Les Jokers de Cergy-Pontoise se sont montrés dignes de l'Aren'Ice avec de bonnes affluences. Le club s'est fixé comme objectif de décrocher le label "Parcours d'Excellence Sportive" (PES) que l'entraîneur Jonathan Paredes avait obtenu dans ses fonctions antérieures à Dijon. Pour sa saison de découverte de la D1, Cergy avait obtenu son maintien avec une équipe construite comme en D2, avec une grosse ligne forte emmenée par Joël Caron.

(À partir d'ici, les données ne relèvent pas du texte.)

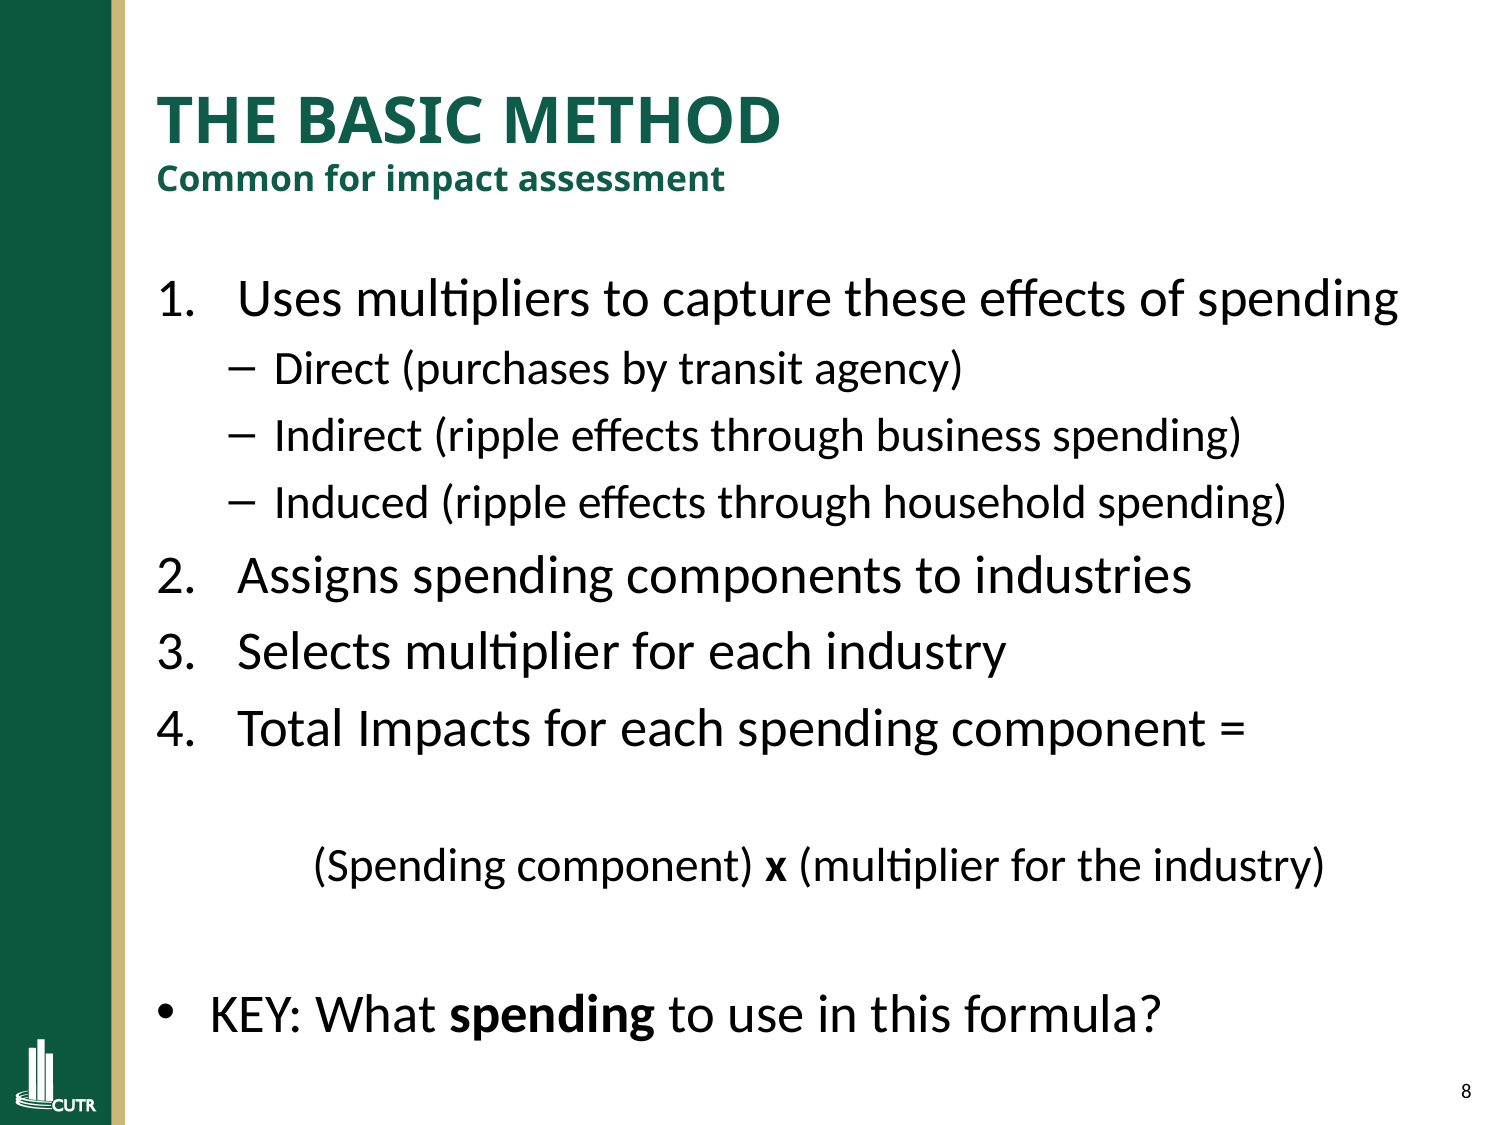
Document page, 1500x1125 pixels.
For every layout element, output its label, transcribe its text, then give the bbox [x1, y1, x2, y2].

Mais les Jokers visent de manière légitime les play-offs après avoir élargi leur contingent en passant de huit à onze joueurs professionnels, utilisant la totalité du quota de non-JFL. La défense dispose maintenant de plus de gabarits dans les duels, mais avec aussi plus de vitesse dans les transitions à l'instar de Sean Robertson. En attaque, le "grand nom" est Tommy Olczyk, le fils d'Ed Olczyk.

Autres clubs

Derrière les six favoris légitimes, la division 1 présente un "ventre mou" particulièrement... dur. Tout est possible et un rien sépare la qualification en play-offs des barrages de relégation. C'est la vocation d'un club formateur de voir ses jeunes les plus prometteurs accéder au niveau supérieur.

Il conviendra en parallèle que la cinquième meilleure attaque de D1 préserve son niveau avec un étranger de moins. Malgré le départ tardif de Julien Lebey pour raisons professionnelles, la deuxième ligne Coulon-Chauvière-Vepsäläinen a aussi de l'expérience.